Every chance I get, I read.
I read standing up, lying down, sitting, kneeling, and in every imaginable position where a contortionist could bend and flex body senseless. I read lying down in my bed while I wait for the sleeping pills to kick in. I read while using my little throne of a toilet trying to relieve myself of the eggs and bananas I ate for breakfast. I read while eating dinner and ingesting more food — food that I look forward to relieving myself of because I know I will get a chance to read again the next morning while sitting in my throne. I read at the back of my car while being driven to the office. I read while waiting, in a hotel or a restaurant, for a late client or investor. I read while trying to drown out the ambient noise and the mindless chatter of people in a coffee shop or at an airport.

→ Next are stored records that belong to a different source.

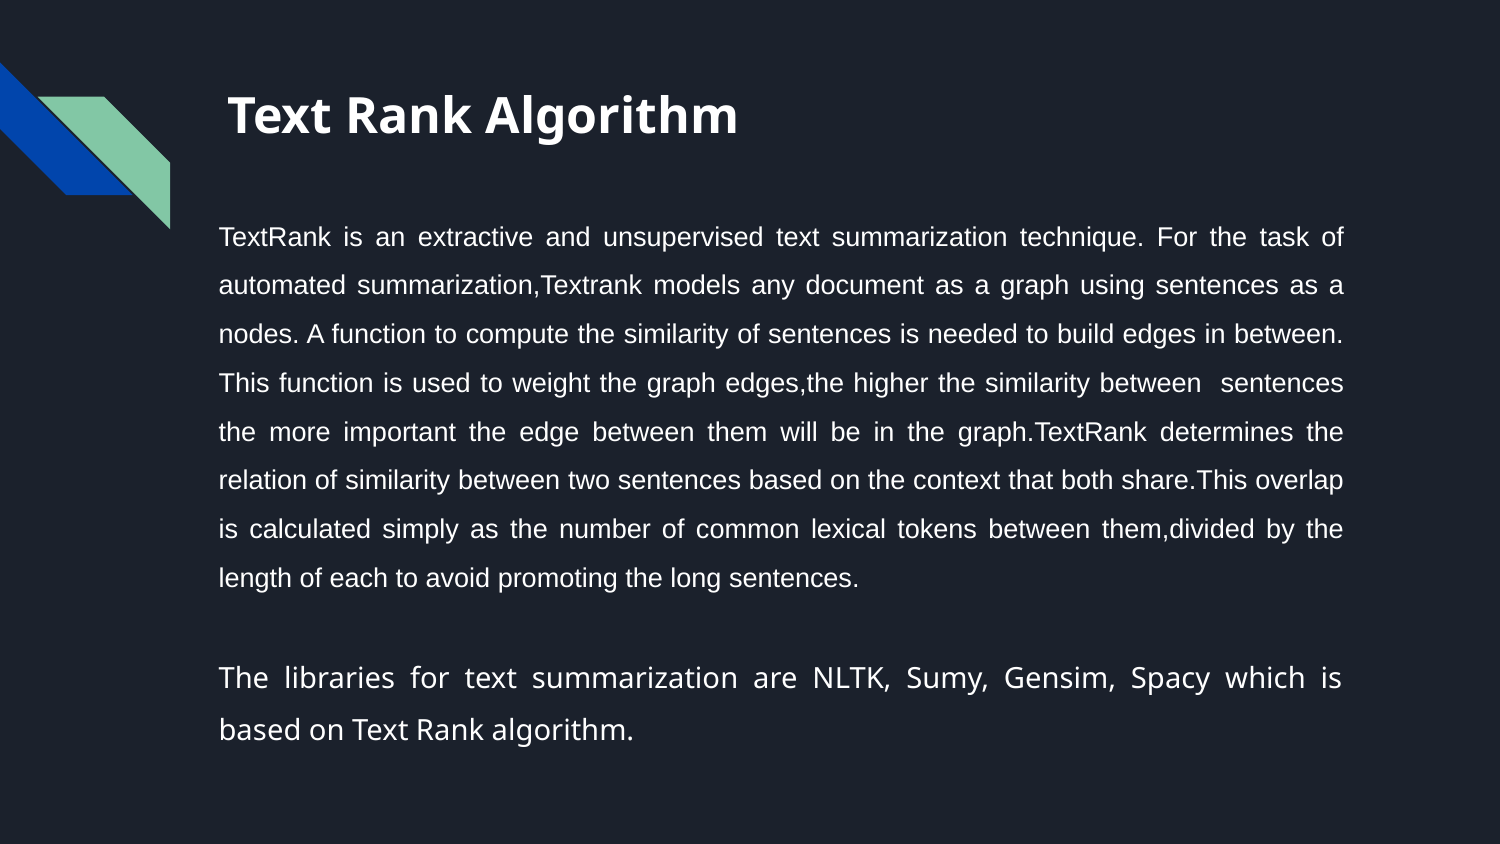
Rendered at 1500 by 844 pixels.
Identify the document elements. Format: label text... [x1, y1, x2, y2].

title Text Rank Algorithm [212, 64, 1368, 215]
list TextRank is an extractive and unsupervised text summarization technique. For the task of automated summarization,Textrank models any document as a graph using sentences as a nodes. A function to compute the similarity of sentences is needed to build edges in between. This function is used to weight the graph edges,the higher the similarity between sentences the more important the edge between them will be in the graph.TextRank determines the relation of similarity between two sentences based on the context that both share.This overlap is calculated simply as the number of common lexical tokens between them,divided by the length of each to avoid promoting the long sentences. The libraries for text summarization are NLTK, Sumy, Gensim, Spacy which is based on Text Rank algorithm. [203, 188, 1359, 737]
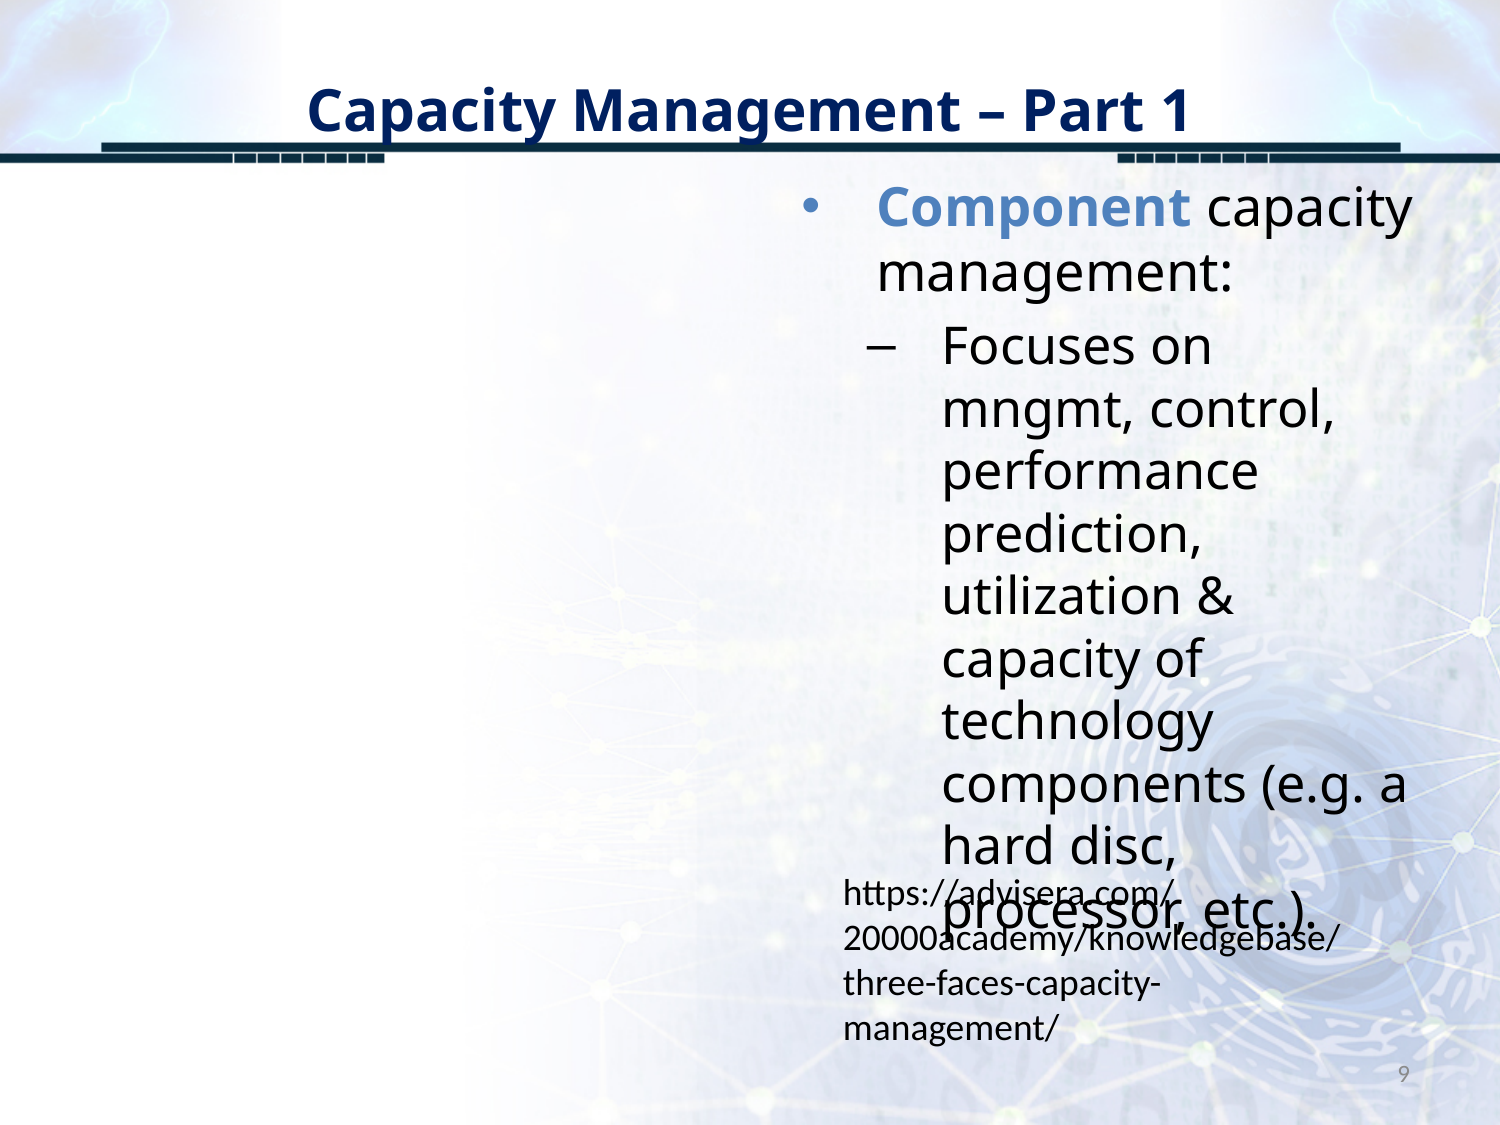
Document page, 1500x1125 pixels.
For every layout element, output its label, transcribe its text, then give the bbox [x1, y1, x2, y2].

Reading, I believe, is not just a mere hobby — it is a way of life.
Anthony Burgess once said that there is no better reason for not reading a book than having it.Yes, that may be true for most bibliophiles, who just collect for the sake of collecting, but does his statement apply to hardcore bibliomaniacs like me? Bibliomaniacs who read to hoard information, to learn, to be enlightened, to be entertained, and to just read for the pleasure of reading? Bibliomaniacs who read anywhere and everywhere, anytime and every time?
Perhaps Mr. Burgess, now dead, would have changed his mind, or perhaps, would have qualified his argument, if he met me back in 1993, when he was still alive to meet the future version of me.